0

I'm running a python selenium script in a lambda function on AWS.

I'm scraping this page: Link

The scraper itself is working fine. But the pagination to the next page stopped working. It worked before for many months.

I exported a screenshot via:

png = driver.get_screenshot_as_base64()

It shows this page instead of the second page: enter image description here

I run this code (simplified version):

while url:
        driver.get(url)
        png = driver.get_screenshot_as_base64()
        print(png)
        button_next = driver.find_elements_by_class_name("PaginationArrowLink-sc-imp866-0")
        print("button_next_url: " + str(button_next[-1].get_attribute("href")))
        try:
            url = button_next[-1].get_attribute("href")
        except:
            url=""
            print('Error in URL')

The interesting thing is the printed URL is totally fine and when I open it manually in the browser it loads page 2:

https://www.stepstone.de/5/ergebnisliste.html?what=Berufskraftfahrer&searchorigin=Resultlist_top-search&suid=1faad076-5348-48d8-9834-4e0d9a836e34&of=25&action=paging_next

But "driver.get(url)" leads to the error page on the screenshot.

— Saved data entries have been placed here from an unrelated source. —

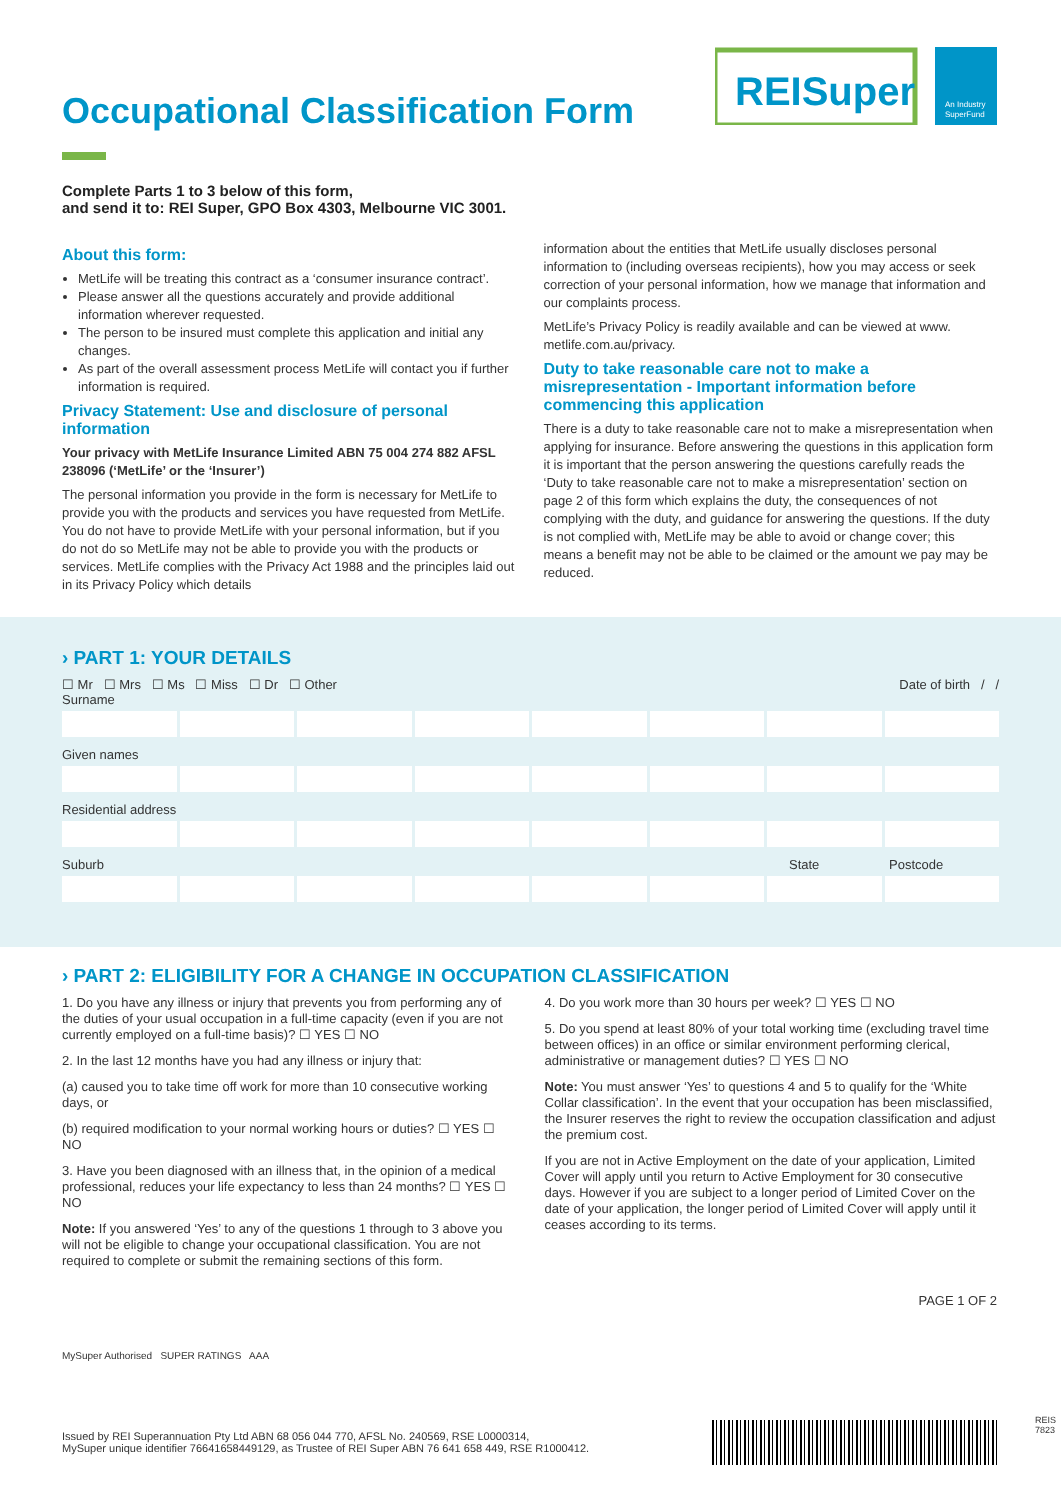Occupational Classification Form
REISuper
An Industry
SuperFund
Complete Parts 1 to 3 below of this form,
and send it to: REI Super, GPO Box 4303, Melbourne VIC 3001.
About this form:
MetLife will be treating this contract as a ‘consumer insurance contract’.
Please answer all the questions accurately and provide additional information wherever requested.
The person to be insured must complete this application and initial any changes.
As part of the overall assessment process MetLife will contact you if further information is required.
Privacy Statement: Use and disclosure of personal information
Your privacy with MetLife Insurance Limited ABN 75 004 274 882 AFSL 238096 (‘MetLife’ or the ‘Insurer’)
The personal information you provide in the form is necessary for MetLife to provide you with the products and services you have requested from MetLife. You do not have to provide MetLife with your personal information, but if you do not do so MetLife may not be able to provide you with the products or services. MetLife complies with the Privacy Act 1988 and the principles laid out in its Privacy Policy which details
information about the entities that MetLife usually discloses personal information to (including overseas recipients), how you may access or seek correction of your personal information, how we manage that information and our complaints process.
MetLife’s Privacy Policy is readily available and can be viewed at www. metlife.com.au/privacy.
Duty to take reasonable care not to make a misrepresentation - Important information before commencing this application
There is a duty to take reasonable care not to make a misrepresentation when applying for insurance. Before answering the questions in this application form it is important that the person answering the questions carefully reads the ‘Duty to take reasonable care not to make a misrepresentation’ section on page 2 of this form which explains the duty, the consequences of not complying with the duty, and guidance for answering the questions. If the duty is not complied with, MetLife may be able to avoid or change cover; this means a benefit may not be able to be claimed or the amount we pay may be reduced.
› PART 1: YOUR DETAILS
☐ Mr ☐ Mrs ☐ Ms ☐ Miss ☐ Dr ☐ Other Date of birth / /
Surname
Given names
Residential address
Suburb State Postcode
› PART 2: ELIGIBILITY FOR A CHANGE IN OCCUPATION CLASSIFICATION
1. Do you have any illness or injury that prevents you from performing any of the duties of your usual occupation in a full-time capacity (even if you are not currently employed on a full-time basis)? ☐ YES ☐ NO
2. In the last 12 months have you had any illness or injury that:
(a) caused you to take time off work for more than 10 consecutive working days, or
(b) required modification to your normal working hours or duties? ☐ YES ☐ NO
3. Have you been diagnosed with an illness that, in the opinion of a medical professional, reduces your life expectancy to less than 24 months? ☐ YES ☐ NO
Note: If you answered ‘Yes’ to any of the questions 1 through to 3 above you will not be eligible to change your occupational classification. You are not required to complete or submit the remaining sections of this form.
4. Do you work more than 30 hours per week? ☐ YES ☐ NO
5. Do you spend at least 80% of your total working time (excluding travel time between offices) in an office or similar environment performing clerical, administrative or management duties? ☐ YES ☐ NO
Note: You must answer ‘Yes’ to questions 4 and 5 to qualify for the ‘White Collar classification’. In the event that your occupation has been misclassified, the Insurer reserves the right to review the occupation classification and adjust the premium cost.
If you are not in Active Employment on the date of your application, Limited Cover will apply until you return to Active Employment for 30 consecutive days. However if you are subject to a longer period of Limited Cover on the date of your application, the longer period of Limited Cover will apply until it ceases according to its terms.
PAGE 1 OF 2
MySuper Authorised SUPER RATINGS AAA
Issued by REI Superannuation Pty Ltd ABN 68 056 044 770, AFSL No. 240569, RSE L0000314,
MySuper unique identifier 76641658449129, as Trustee of REI Super ABN 76 641 658 449, RSE R1000412.
REIS 7823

Is this some sort of scrape protection from the website? Or is there another reason it sopped working from one day to the other?

Max
  • 33
  • 5
  • maybe you should write information to log file - which line was executed, what you have in variables, what error you get in except. maybe you create wrong url and it can't find it. OR maybe portal changes HTML and now it use different code and different urls and you have to change your code. Without information in log file there is no clue what can make problem - and we have no idea what is wrong. Simply: you have to debug code. – furas Jun 18 '22 at 15:25
  • maybe you should `.click()` button instead of using `get(url)` – furas Jun 18 '22 at 15:27
  • maybe it would be simpler to search by xpath like `driver.find_element_by_xpath('//a[@title="Nächste"]')` - with word `element` without `s` at the end - to get one result. OR `//a[@data-at="pagination-next"]` – furas Jun 18 '22 at 15:31
  • @furas xpath lead me to this error: https://stackoverflow.com/questions/72657844/python-selenium-nosuchelementexception-although-the-value-was-found – Max Jun 18 '22 at 15:58
  • I see you already got answer for this error. Sometimes python code runs faster then JavaScript in browser and it may need to wait until JavaScript adds element to page. – furas Jun 18 '22 at 16:25

1 Answers1

1

The solution was to cut the last part of the URL.

from:

https://www.stepstone.de/5/ergebnisliste.html?what=berufskraftfahrer&searchorigin=Resultlist_top-search&of=25&action=paging_next

to:

https://www.stepstone.de/5/ergebnisliste.html?what=berufskraftfahrer&searchorigin=Resultlist_top-search&of=25

I still don't understand why Selenium was not able to load it, but manually it works. But now it is running again.

Max
  • 33
  • 5